▶ Measuring device reading data

□ □ □ □ □

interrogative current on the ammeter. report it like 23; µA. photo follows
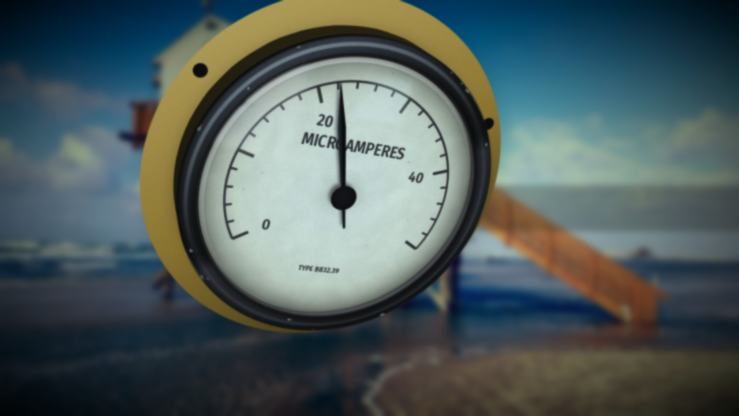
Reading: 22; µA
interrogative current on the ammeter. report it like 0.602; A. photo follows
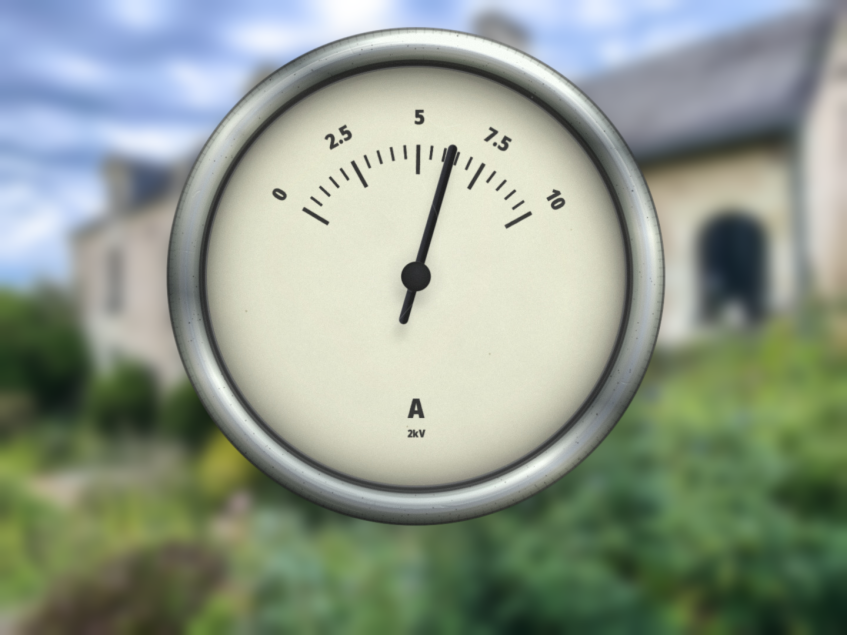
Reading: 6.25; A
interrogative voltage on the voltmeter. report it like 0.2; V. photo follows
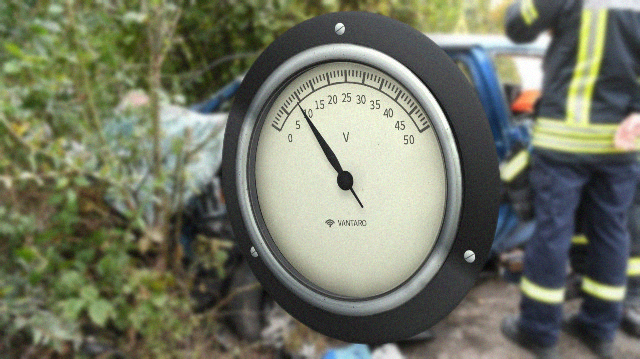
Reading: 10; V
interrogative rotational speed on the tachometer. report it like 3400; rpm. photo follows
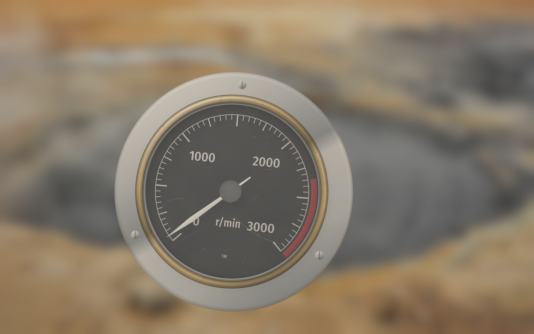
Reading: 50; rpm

□ □ □ □ □

Convert everything above, from the line containing "interrogative rotational speed" down to the end of the data, into a Markdown table with the columns Row and Data line, leaving out blank lines. Omit the pictures from the table.

▶ RESPONSE AREA
| Row | Data line |
|---|---|
| 1 | interrogative rotational speed on the tachometer. report it like 3400; rpm. photo follows |
| 2 | Reading: 50; rpm |